The first surprise was that my connection had perfectly good IPv6 already, I'd just never enabled it. The router was getting a /56 prefix delegated over DHCPv6-PD and quietly throwing it away. That /56 is the important bit: it's not a single address, it's 256 /64 networks to carve up however you like. One per VLAN, with room to spare, which is the part of v6 that still feels faintly absurd after years of hoarding RFC1918 space.

A rack of networking gear

So the shape of it is: the router requests a prefix from upstream, the ISP delegates a /56, and then the router hands a /64 to each internal network. On the LAN, hosts configure themselves, mostly via SLAAC and router advertisements rather than DHCP. That last point is where a lot of the friction lives, because it's a genuinely different model from "the DHCP server owns the truth".

SLAAC, RAs and the bit that confused me

On IPv4 my DHCP server is the source of truth. It hands out addresses, it knows who has what, and my reservations live there. On IPv6 the default is SLAAC: the router advertises the prefix, and hosts derive their own addresses from it. Nothing central is handing out leases. This is fine and even elegant until you, a person who likes to know which box is which, go looking for a lease table and find a void.

The fix was to run the router advertisements with the right flags and add stateful DHCPv6 alongside SLAAC for the hosts I care about. Roughly the daemon config looked like this:

interface eth1 {
    AdvSendAdvert on;
    AdvManagedFlag on;
    AdvOtherConfigFlag on;
    prefix ::/64 {
        AdvOnLink on;
        AdvAutonomous on;
    };
};

AdvAutonomous on lets SLAAC work, AdvManagedFlag on tells clients there's also a DHCPv6 server worth asking. Belt and braces. Most of my devices happily took a SLAAC address and a DHCPv6 one and got on with life. A couple of stubborn IoT things ignored DHCPv6 entirely and only did SLAAC, which is exactly the sort of standards-optional behaviour you learn to expect from a smart plug.

The thing that actually broke: DNS and firewalling

Two real problems, both predictable in hindsight.

First, DNS. The moment hosts had v6 addresses, lots of them preferred AAAA records and tried to reach things over v6. Anything I'd only firewalled or routed on v4 suddenly had a second, wide-open path I hadn't thought about. The default IPv6 posture is "globally routable", there's no NAT hiding your hosts, so the firewall is doing real work now rather than NAT doing it by accident. I spent a good hour translating my v4 rules to v6 and finding the gaps. If you take one thing from this: your IPv6 firewall is not optional, because nothing else is protecting those hosts.

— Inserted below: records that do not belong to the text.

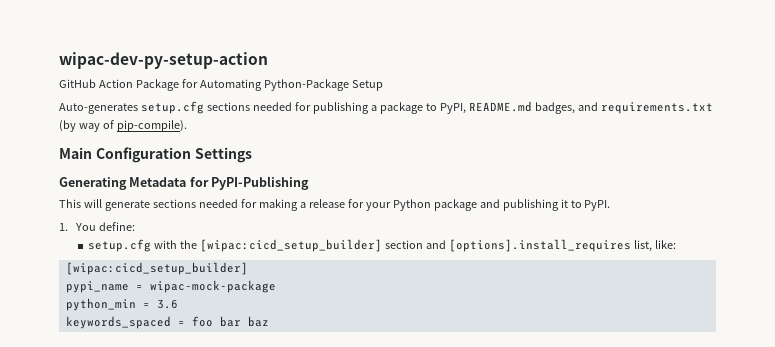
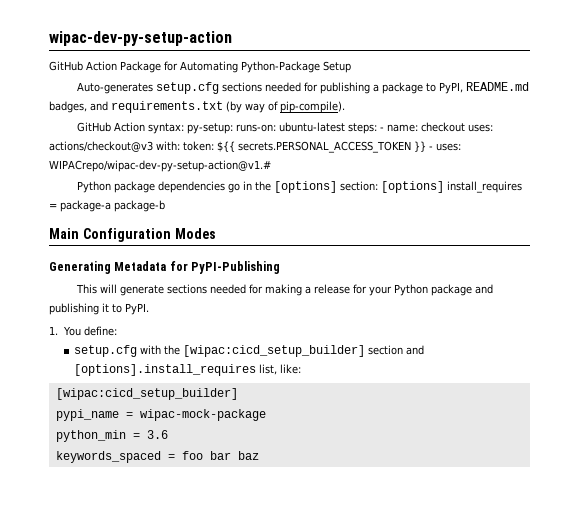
(187, 126) none -> [77,122,494,134] [49,141,461,153] [49,160,271,172] [77,181,523,193] [49,200,165,212] // GitHub Action syntax: py-setup: runs-on: ubuntu-latest steps: - name: checkout uses: actions/checkout@v3 with: token: ${{ secrets.PERSONAL_ACCESS_TOKEN }} - uses: WIPACrepo/wipac-dev-py-setup-action@v1.# // Python package dependencies go in the [options] section: [options] install_requires = package-a package-b
[194,147,252,163] Settings -> [174,228,216,239] Modes

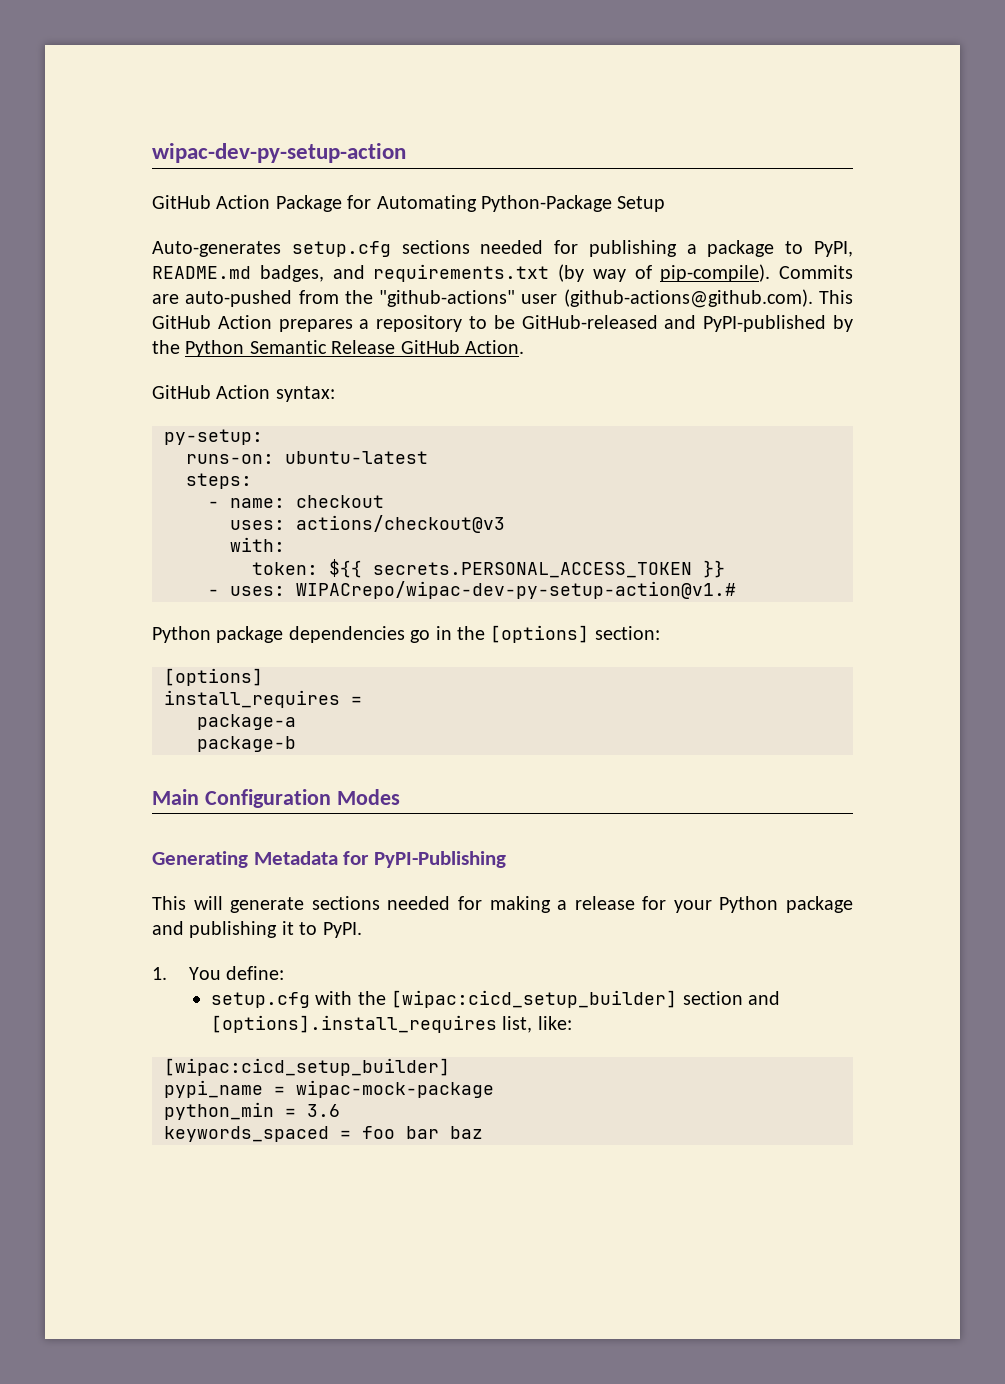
(345, 107) none -> [779,265,853,279] [152,289,854,308] [152,315,853,332] [152,340,524,357] Commits are auto-pushed from the "github-actions" user (github-actions@github.com). This GitHub Action prepares a repository to be GitHub-released and PyPI-published by the Python Semantic Release GitHub Action.
(185, 128) none -> (335, 394) //
(234, 128) none -> (263, 437) //
(346, 127) none -> (428, 457) //
(378, 128) none -> (252, 481) //
(466, 127) none -> (384, 501) //
(153, 146) none -> (505, 524) //
(180, 145) none -> (285, 544) //
(426, 146) none -> (725, 569) //
[381,181,445,193] [options] -> [164,668,263,686] // [options] //
(57, 206) none -> (362, 700) //
(111, 206) none -> (296, 722) //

Second, the classic. A few things went slow rather than broken, the dreaded "tries v6 first, times out, falls back to v4" pause that makes everything feel sticky. Happy Eyeballs is meant to hide this, and mostly does, but a misconfigured route or a blocked ICMPv6 will still give you mysterious two-second stalls. And do not, whatever you do, blanket-block ICMPv6 the way muscle memory tells you to block ICMP on v4. Path MTU discovery depends on it, and breaking it gives you connections that establish and then hang when they try to send anything large. That one cost me an embarrassing amount of time.

Was it worth it

Yes, with caveats. The network is genuinely better. Every host is addressable, the CGNAT nonsense is gone for v6 traffic, and there's a satisfying cleanliness to per-VLAN /64s after years of subnet tetris. I learned more about how my own kit actually behaves in an afternoon than in years of it just working.

The caveat is that it is more to think about, not less. You now have two firewalls to keep in sync, two DNS paths, and a privacy story (temporary addresses rotating underneath you) that makes "which box is that" harder, not easier. It is the right kind of complexity, the kind that reflects how the network really is, but it is not zero.

If you've been putting this off like I had, do it on a quiet weekend, dual-stack, with the firewall sorted before anything else. And leave ICMPv6 alone. The future arrived ages ago; I'd just left it sitting in the delegated prefix, unused.